Le développement d'Internet, fin des années 90, lui permet par la suite d'étendre ses capacités de travail jusqu'à disposer aujourd'hui de 18 réseaux qui ne sont plus uniquement axés sur l'environnement mais également dans le domaine social, le sport, l'insertion, l'enfance, etc.
Le développement du Réseau IDEAL n'a pas été toujours évident. En tant qu'association, il est assujetti aux fluctuations des financements et à la confiance de ses partenaires et financeurs. En 2001 par exemple, le Réseau IDEAL organise un colloque avant-gardiste sur l'effet de serre et le réchauffement de la planète. Beaucoup trop tôt pour le public. Personne ne croit encore à cette théorie.
Résultat : perdant beaucoup d'argent, le Réseau est menacé de fermer. Il faut alors licencier des employés et penser à réorganiser le travail de chacun dans l'association afin de professionnaliser encore plus l'offre de services. Après s'être offert les services d'un coach en management, Philippe Boyer a maintenant à sa disposition toutes les clés pour faire perdurer l'activité du Réseau IDEAL. Il se concentre aujourd'hui sur son activité de mutualisation des connaissances. « Nous mettons en circulation les connaissances et nous réunissons les hommes. Nous accompagnons chacun de nos utilisateurs et nous nous donnons les moyens pour que chaque adhérent puisse être connecté à ses homologues de toute autre collectivité en France, ceci dans le but de partager leurs connaissances sur les problèmes rencontrés et sur la façon de les résoudre. »
C'est ainsi que Philippe Boyer définit l'objectif principal de son association. Et pour réaliser un tel dessein, chaque réseau est animé par un salarié qui a pour mission de relier, quotidiennement, les abonnés les uns aux autres, de récolter des informations et de les communiquer aux requérants. Chaque trimestre, l'animateur contacte tous les utilisateurs, de façon à établir un état des lieux de leurs différents projets, des éventuels problèmes rencontrés, des solutions apportées ou des questionnements toujours en suspend. Il leur propose ensuite de se mettre en relation avec d'autres collègues qui ont connu les mêmes difficultés, soit par l'interface qui a été créée sur Internet, soit directement par téléphone, afin de tout solutionner. En parallèle, plusieurs fois par an, cet animateur organise, en accord avec les principaux acteurs de son réseau, des journées de formation destinées à les aider. C'est également l'occasion pour tous les utilisateurs d'un même réseau de pouvoir se rencontrer et partager leurs expériences de vive voix.

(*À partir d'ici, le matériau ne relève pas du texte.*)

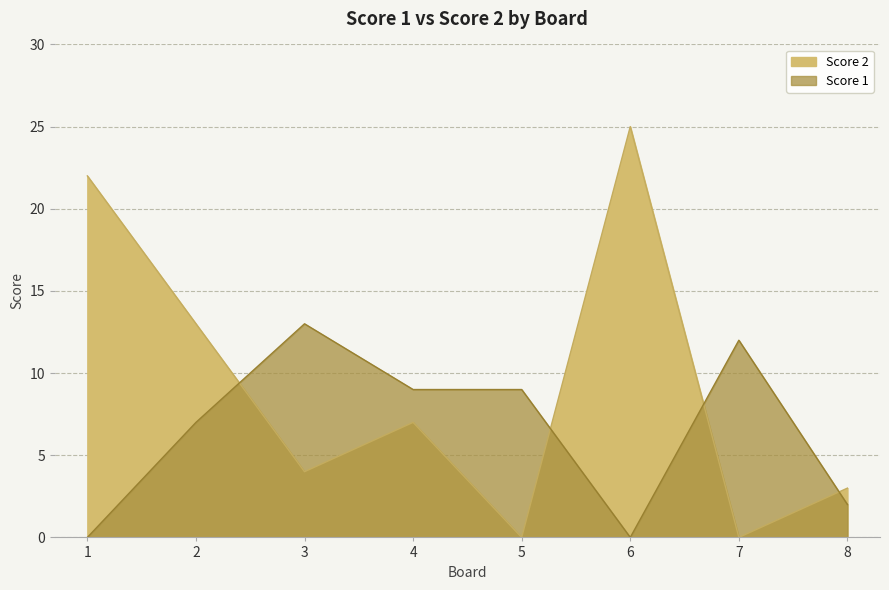

Which series has the largest total across all categories?

Score 2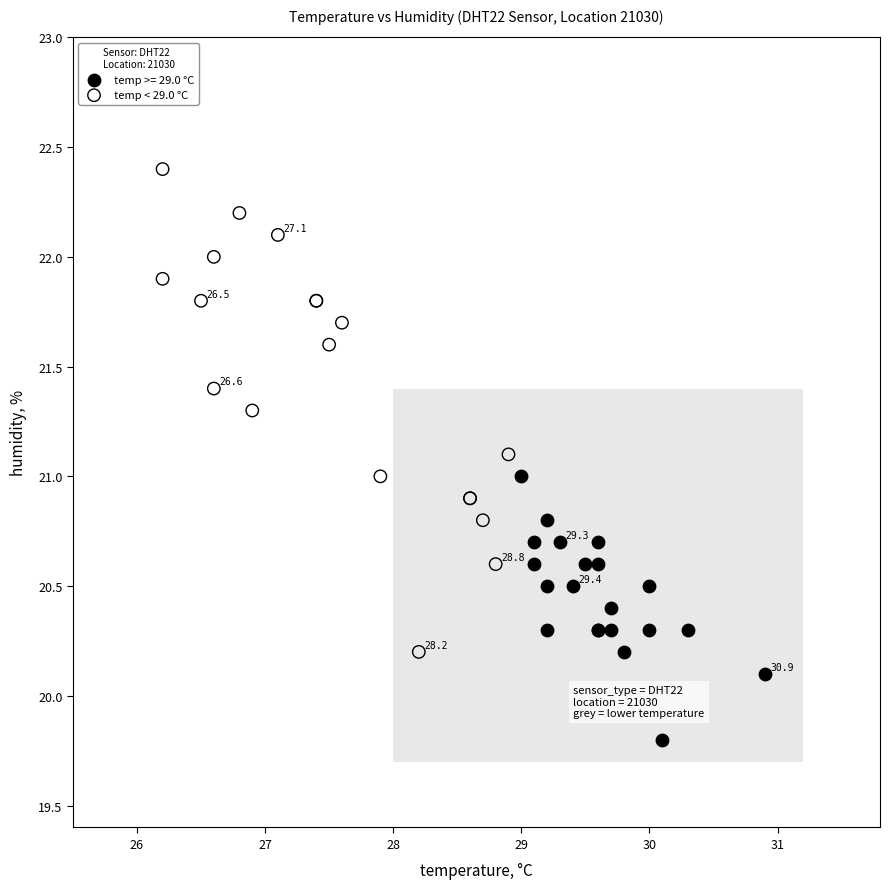

Which series contains the lowest Y value?

temp >= 29.0 °C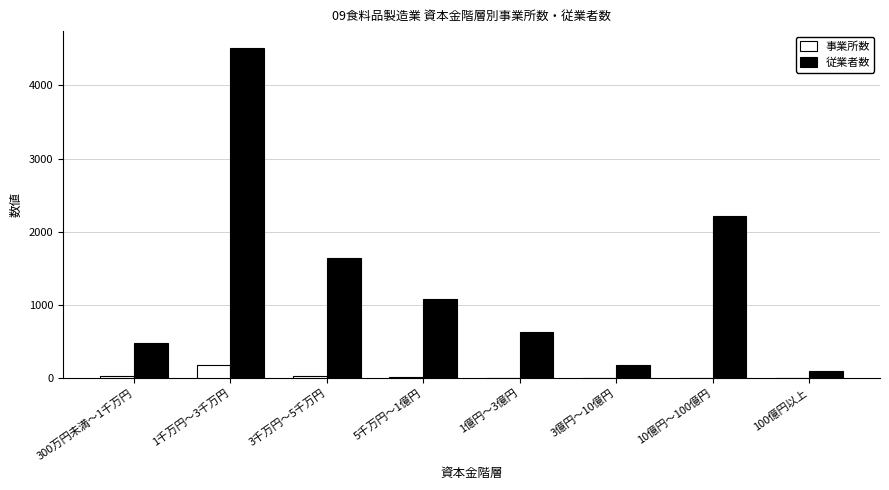

Which series changed the most between 1千万円〜3千万円 and 10億円〜100億円?

従業者数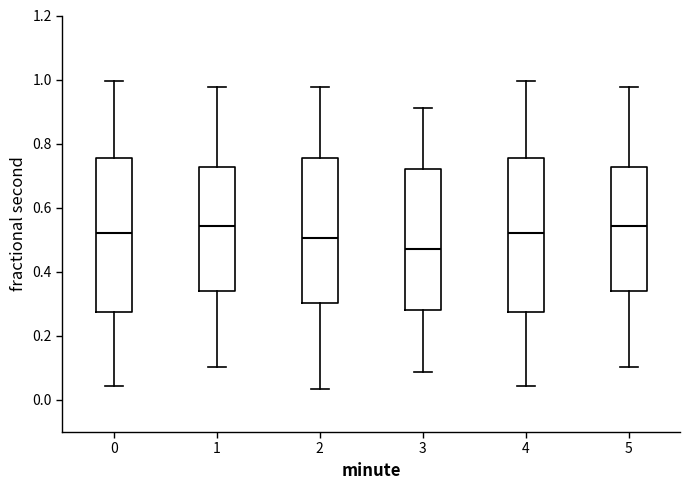

Where is the upper edge of the box at x = 1 on the y-axis? The values are not printed on the chart, so give them approximately, as read against the axis.

0.72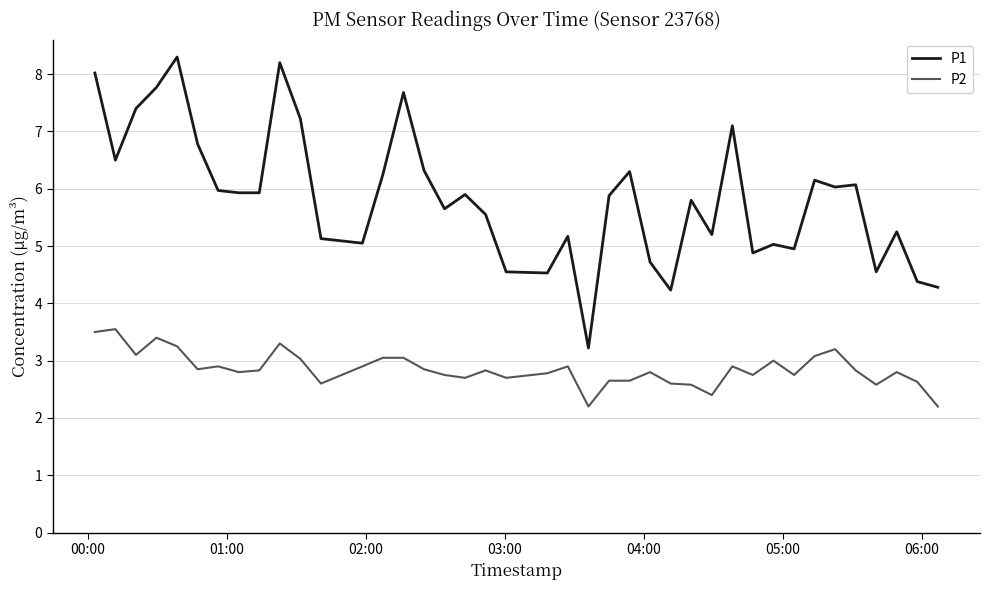

Which series has the widest spread of values?

P1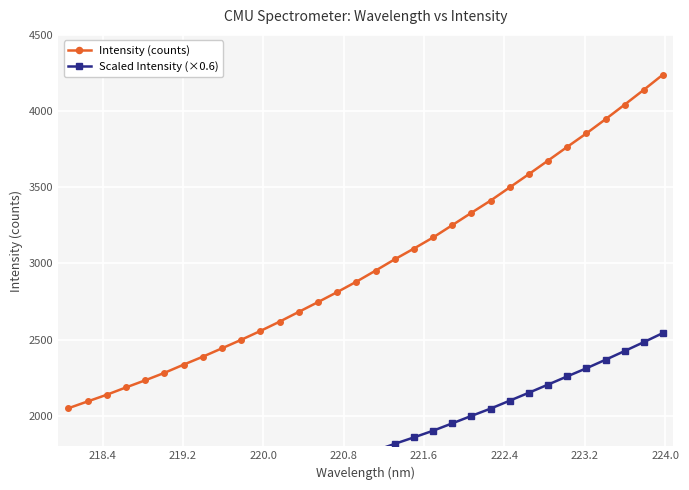

Is this an area chart (filled region under the line)?

No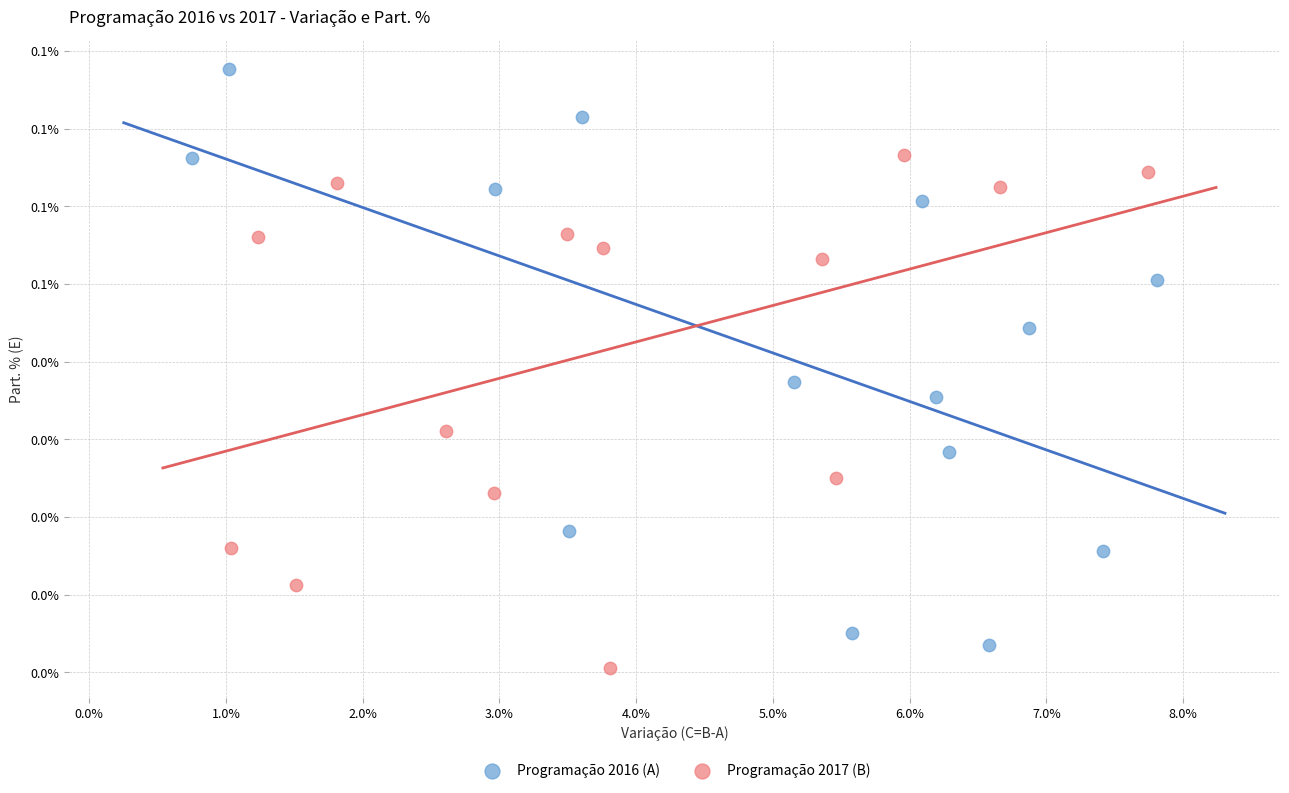

Which series contains the highest Y value?

Programação 2016 (A)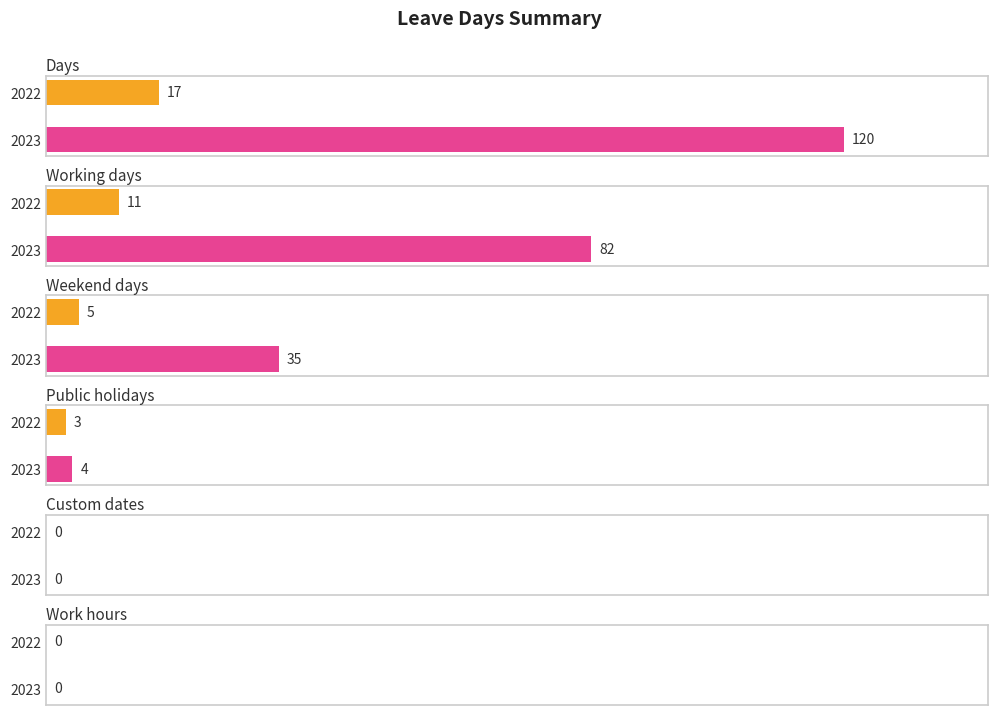

List the series in order of their peak value, highest first.

Days, Working days, Weekend days, Public holidays, Custom dates, Work hours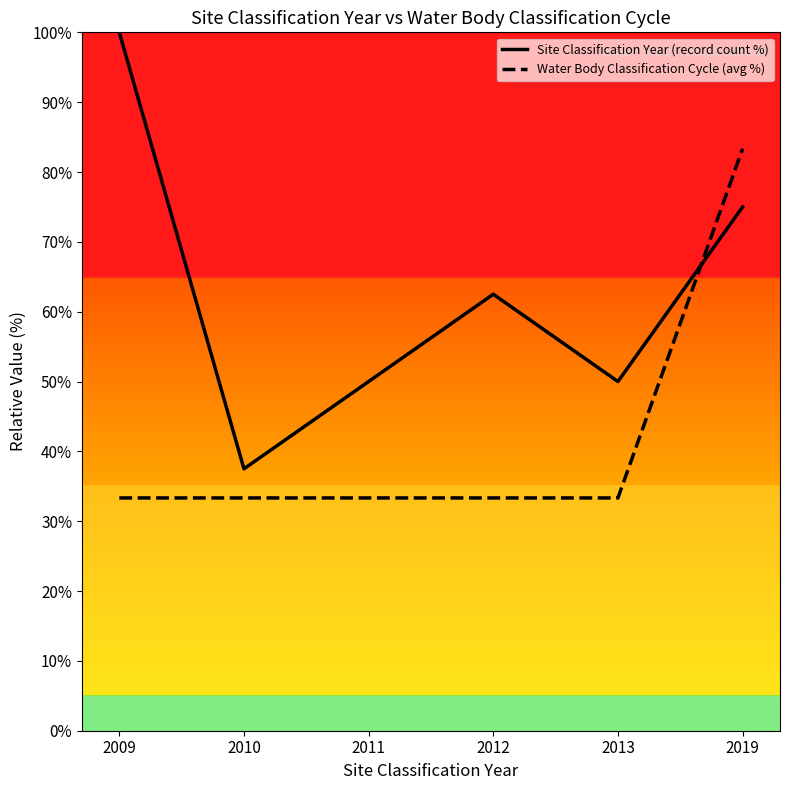

What is the difference between the maximum and second lowest values in the Water Body Classification Cycle (avg %) series?

50.0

Pour que le réseau réponde toujours mieux aux attentes de ses clients, Philippe Boyer a mis en place un système de réunions mensuelles et de séminaires internes. Le but étant de mieux définir les objectifs de chacun, de mieux les impliquer, leur leitmotiv : « Devenir toujours plus professionnel ». Et le résultat est probant !
A l'heure actuelle, le Réseau IDEAL c'est 6 000 utilisateurs, 20 000 contributions annuelles (une contribution correspondant à une question posée sur le site Internet ou à une réponse proposée). C'est également 55 événements organisés par an, dont les plus importants rassemblent aux alentours de 100 exposants et plus de 2000 visiteurs. En 2006, l'ambition de l'association est de créer cinq nouveaux réseaux. A terme, le Réseau IDEAL souhaiterait disposer de 100 à 150 réseaux de métiers regroupant la majorité des corps de métiers des collectivités, afin de « faire naître la solidarité, aider les gens à trouver des solutions à leurs problèmes, mais également de les inciter à répondre aux soucis des autres », conclut Philippe Boyer.
Cet article est paru dans Interdépendances n°61 - Deuxième trimestre 2006.